ASSIGNMENT
Gather every line in the records below that contains the word "lines".

DATA
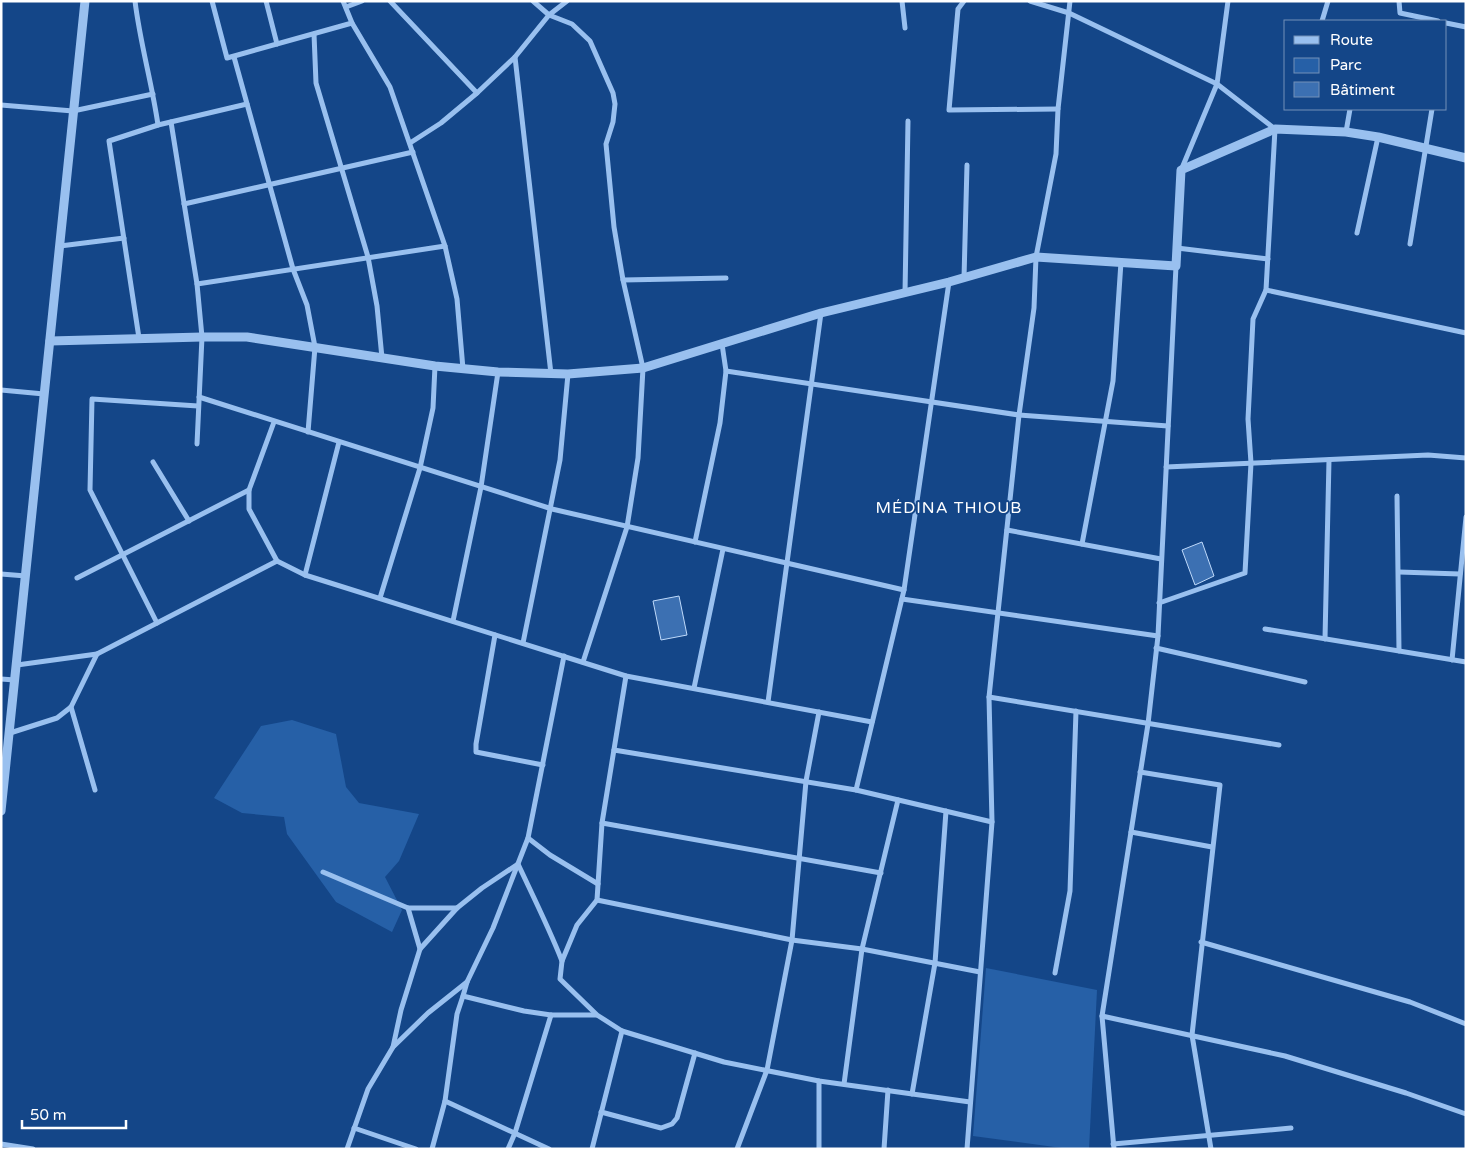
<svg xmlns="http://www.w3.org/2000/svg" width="1467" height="1150" viewBox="0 0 1467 1150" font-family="'Varela Round',sans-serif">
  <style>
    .green { fill: #2660a7 }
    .building { fill: #3c70b2; stroke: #bfdafb }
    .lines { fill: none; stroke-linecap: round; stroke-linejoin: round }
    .minor { stroke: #99c0ef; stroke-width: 5 }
    .tertiary { stroke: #99c0ef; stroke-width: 9 }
    .labels { text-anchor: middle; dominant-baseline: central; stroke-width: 4; stroke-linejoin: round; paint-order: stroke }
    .quarter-label { font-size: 16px; letter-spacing: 1px; fill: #fff; stroke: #144688 }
  </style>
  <rect width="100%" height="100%" fill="#144688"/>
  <g class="green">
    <path d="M292,720l44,14 10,53 13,16 60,11 -20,47 -14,16 17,33 -10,22 -56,-30 -49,-68 -3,-17 -42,-4 -28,-15 47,-72z"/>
    <path d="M986,968l111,22 -8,159h-20l-96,-13z"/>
  </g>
  <g class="building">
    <path d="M1202,542l12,34 -19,9 -13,-35z"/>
    <path d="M679,596l8,39 -26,5 -8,-39z"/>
  </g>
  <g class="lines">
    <g class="minor">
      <path d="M135,1c5,42 17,82 23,124"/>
      <path d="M212,1l15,57 125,-35"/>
      <path d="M266,1l11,43"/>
      <path d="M343,1l9,22 38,64 55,159 12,53 6,70"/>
      <path d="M390,1l87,92"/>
      <path d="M533,1l16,14 23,9 18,17 23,52 2,11 -2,18 -7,22 8,83 9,53 20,88 -5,90 -11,69 -44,135"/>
      <path d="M902,1l3,27"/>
      <path d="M964,1l-6,8 -9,101 109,-1"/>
      <path d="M1030,1l39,12 148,71 58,45 -9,161 -13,29 -5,100 3,44 -6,110 -86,30"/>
      <path d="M1399,1l1,12 38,8"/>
      <path d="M346,7l16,-6"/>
      <path d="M1322,21l6,-20"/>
      <path d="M1446,23l20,4"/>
      <path d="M314,34l2,49 52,174 9,49 5,52"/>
      <path d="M234,57l59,212 14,36 8,42 -7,85"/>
      <path d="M515,57l36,317"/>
      <path d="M1,105l72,6 80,-17"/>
      <path d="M171,122l26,162 5,53 -5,107"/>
      <path d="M1346,132l4,-23"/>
      <path d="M410,143l31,-20 36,-30 38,-36 34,-42 18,-14"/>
      <path d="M1182,168l35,-84 11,-83"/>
      <path d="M184,204l229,-52"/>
      <path d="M1357,233l21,-96"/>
      <path d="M1410,244l22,-135"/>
      <path d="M60,246l64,-8"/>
      <path d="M1177,248l91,11"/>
      <path d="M964,278l3,-113"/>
      <path d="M623,280l103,-2"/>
      <path d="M197,284l248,-38"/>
      <path d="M1266,290l200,43"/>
      <path d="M905,293l3,-172"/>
      <path d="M139,338l-30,-197 49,-16 89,-21"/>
      <path d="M726,371l293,44 149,11"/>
      <path d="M1,390l43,4"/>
      <path d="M199,397l353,112 352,81"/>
      <path d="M274,422l-25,68v19l28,52 28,14 321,101 246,46"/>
      <path d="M153,462l36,59"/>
      <path d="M1166,467l262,-12 38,3"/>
      <path d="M1397,496l2,155"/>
      <path d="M1007,530l154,29"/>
      <path d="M695,542l25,-119 6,-52 -4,-27"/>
      <path d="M1082,544l31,-163 8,-119"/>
      <path d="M1399,572l61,2"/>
      <path d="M1,574l25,2"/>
      <path d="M305,575l34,-133"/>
      <path d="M77,578l172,-88"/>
      <path d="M380,598l40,-130 13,-60 2,-42"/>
      <path d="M902,599l256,37"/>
      <path d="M453,621l28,-134 17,-115"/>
      <path d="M157,623l-67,-133 2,-91 106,7"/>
      <path d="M1265,629l201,33"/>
      <path d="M495,635l-19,109v8l67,13"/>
      <path d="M1325,639l4,-179"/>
      <path d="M523,643l37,-183 8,-86"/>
      <path d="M1156,648l149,34"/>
      <path d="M1452,660l14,-143"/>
      <path d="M17,665l80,-11"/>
      <path d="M626,676l-24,147 -5,77 -20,25 -15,36 -2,18 37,36 25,16 102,31 95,19 151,21"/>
      <path d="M1,679l14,1"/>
      <path d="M694,688l29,-139"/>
      <path d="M989,697l290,48"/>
      <path d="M768,702l53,-389"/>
      <path d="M71,707l24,83"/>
      <path d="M10,733l47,-15 14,-11 26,-53 180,-93"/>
      <path d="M614,750l242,40 136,32"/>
      <path d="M1140,772l80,13 -28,250 19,114"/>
      <path d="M856,790l48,-200 45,-308"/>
      <path d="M602,823l279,50"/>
      <path d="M1131,832l81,15"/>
      <path d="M528,838l22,17 48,29"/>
      <path d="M323,872l85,36 12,41"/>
      <path d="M597,900l195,40 70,9 118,23"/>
      <path d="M408,908h49"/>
      <path d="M1201,942l209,60 56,22"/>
      <path d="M1055,973l15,-82 6,-180"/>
      <path d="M463,996l61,15 27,4h45"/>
      <path d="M1102,1016l183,40 121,37 60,21"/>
      <path d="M393,1047l8,-37 19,-61 37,-41 25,-20 36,-24c15,32 31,64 44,97"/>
      <path d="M844,1084l18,-135 36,-149"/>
      <path d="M912,1094l23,-131 11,-152"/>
      <path d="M445,1101l104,48"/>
      <path d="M601,1112l60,16 11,-4 5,-6 18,-65"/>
      <path d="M354,1128l62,21"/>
      <path d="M1,1144l32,5"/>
      <path d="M1113,1144l178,-16"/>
      <path d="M347,1149l21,-60 25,-42 35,-34 39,-31"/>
      <path d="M432,1149l13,-48 12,-87 6,-18 4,-14 26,-54 35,-90 36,-182"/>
      <path d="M508,1149l7,-16 36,-118"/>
      <path d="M592,1149l30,-118"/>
      <path d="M737,1149l30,-79 25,-130 14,-159 13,-69"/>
      <path d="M819,1149v-68"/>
      <path d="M884,1149l4,-59"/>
      <path d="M967,1149l25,-327 -3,-125 30,-282 15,-107 2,-51 20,-103 2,-45 12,-108"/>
      <path d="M1114,1149l-12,-133 46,-292 10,-88 18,-370"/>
    </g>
    <g class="tertiary">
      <path d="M50,341l152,-4h45l188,29 63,6 70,2 75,-6 178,-55 128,-31 87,-25 140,9 5,-96 94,-41 71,3 32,5 88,21"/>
      <path d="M1,811l84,-810"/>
    </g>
  </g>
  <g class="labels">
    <g class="quarter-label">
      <text x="949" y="508">MÉDINA THIOUB</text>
    </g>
  </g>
  <rect width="1467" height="1150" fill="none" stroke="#ffffff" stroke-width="5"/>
  <rect x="1284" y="20" width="162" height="90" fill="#144688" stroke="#7290b8"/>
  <rect x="1294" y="36" width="25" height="8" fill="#99c0ef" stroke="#7290b8"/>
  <text x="1330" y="45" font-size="15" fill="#ffffff">Route</text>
  <rect x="1294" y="58" width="25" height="15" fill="#2660a7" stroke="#7290b8"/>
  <text x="1330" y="70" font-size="15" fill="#ffffff">Parc</text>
  <rect x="1294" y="82" width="25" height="15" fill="#3c70b2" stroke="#7290b8"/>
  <text x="1330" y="95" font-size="15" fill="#ffffff">Bâtiment</text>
  <path d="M22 1120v8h104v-8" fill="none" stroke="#ffffff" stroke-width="2.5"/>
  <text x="30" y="1120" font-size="15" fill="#ffffff" stroke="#144688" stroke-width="4" paint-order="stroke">50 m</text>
</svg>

ANSWER BOX
    .lines { fill: none; stroke-linecap: round; stroke-linejoin: round }
  <g class="lines">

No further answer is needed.